● Selected passage
Step 3: Use LM Studio to Setup a Local LLM Server and Test with Postman
In this step, you'll learn how to set up a local LLM server using LM Studio and test its functionality using Postman. This process is crucial for understanding how to make API calls to your server.
Install Postman:
- Download and install Postman from the official website. This application will be used to interact with your local LLM server.
Start the Local LLM Server:
- Open LM Studio and navigate to the Local Server option under the Home tab. Start the server as instructed. LM Studio provides an example that can serve as your initial test case.
Testing with Postman:
- First, execute the example provided by LM Studio using a cURL command in your Terminal. This step helps you understand how the API call is structured.
- Then, replicate this command in Postman. This will allow you to see how requests and responses are managed in a more graphical and user-friendly interface.
Experiment with the Stream Parameter:
- Experiment with the
stream
parameter by setting it to true
or false
. This will help you observe how the API handles continuous versus single responses.
- Note: For subsequent steps, particularly when integrating with the VS Code extension, you will find it easier to set
stream=false
.
Use Custom Prompts:
- Use the custom prompts you developed in Step 1's exercises to test the API. This practice will help you understand how to customize API calls for specific tasks or queries.
This step is crucial for ensuring that your local server is operational and ready for more complex interactions in the following steps.
Step 4: Write a Very Simple Extension for VS Code to Test Simple Auto-complete
The goal of this step is to create a simple VS Code extension that enhances your coding experience by automating a basic task. Here’s how to set it up:
Objective:
- Develop a VS Code extension that allows you to write a line in the VS Code editor. When you press the shortcut (Cmd+Shift+;), the extension will automatically insert "Result(content of current line)" into the next line. This simulates a basic form of code completion.
Access the Code:
- The code for this extension is housed in the GitHub repository where this README.md file is located. You can refer to this repository to view and use the actual implementation.

● Dataset extract
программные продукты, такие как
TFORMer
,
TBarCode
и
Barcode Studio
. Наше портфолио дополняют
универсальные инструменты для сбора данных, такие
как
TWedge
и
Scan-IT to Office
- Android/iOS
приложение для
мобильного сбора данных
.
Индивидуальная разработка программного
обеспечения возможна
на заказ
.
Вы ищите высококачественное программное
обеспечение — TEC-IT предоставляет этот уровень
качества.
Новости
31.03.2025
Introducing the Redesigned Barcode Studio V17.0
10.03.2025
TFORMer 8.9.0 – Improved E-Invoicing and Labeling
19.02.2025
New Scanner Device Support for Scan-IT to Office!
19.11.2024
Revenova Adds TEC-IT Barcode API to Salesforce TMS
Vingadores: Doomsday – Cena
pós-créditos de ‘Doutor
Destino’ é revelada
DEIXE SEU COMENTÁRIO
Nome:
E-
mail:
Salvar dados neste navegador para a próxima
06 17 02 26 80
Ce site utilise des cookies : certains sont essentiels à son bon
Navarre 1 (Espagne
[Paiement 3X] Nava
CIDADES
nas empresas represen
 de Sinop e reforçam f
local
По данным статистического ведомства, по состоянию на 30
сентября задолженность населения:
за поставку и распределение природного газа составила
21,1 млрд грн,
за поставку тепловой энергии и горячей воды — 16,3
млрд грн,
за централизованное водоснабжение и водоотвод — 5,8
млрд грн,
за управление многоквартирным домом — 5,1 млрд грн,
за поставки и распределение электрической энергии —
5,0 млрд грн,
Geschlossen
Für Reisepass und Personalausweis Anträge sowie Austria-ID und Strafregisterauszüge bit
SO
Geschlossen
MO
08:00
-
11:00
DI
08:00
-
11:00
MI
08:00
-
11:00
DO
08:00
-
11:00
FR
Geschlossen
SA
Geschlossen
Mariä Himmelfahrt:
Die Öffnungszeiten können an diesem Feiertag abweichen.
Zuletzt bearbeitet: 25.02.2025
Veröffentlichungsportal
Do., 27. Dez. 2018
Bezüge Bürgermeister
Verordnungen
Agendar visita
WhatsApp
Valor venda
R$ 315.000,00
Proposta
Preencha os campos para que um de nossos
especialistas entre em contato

● What the task asks
Copy the tutorial on the local LLM server word for word, from "- Then, replicate" up to and including "and user-friendly interface.".

● Your response
- Then, replicate this command in Postman. This will allow you to see how requests and responses are managed in a more graphical and user-friendly interface.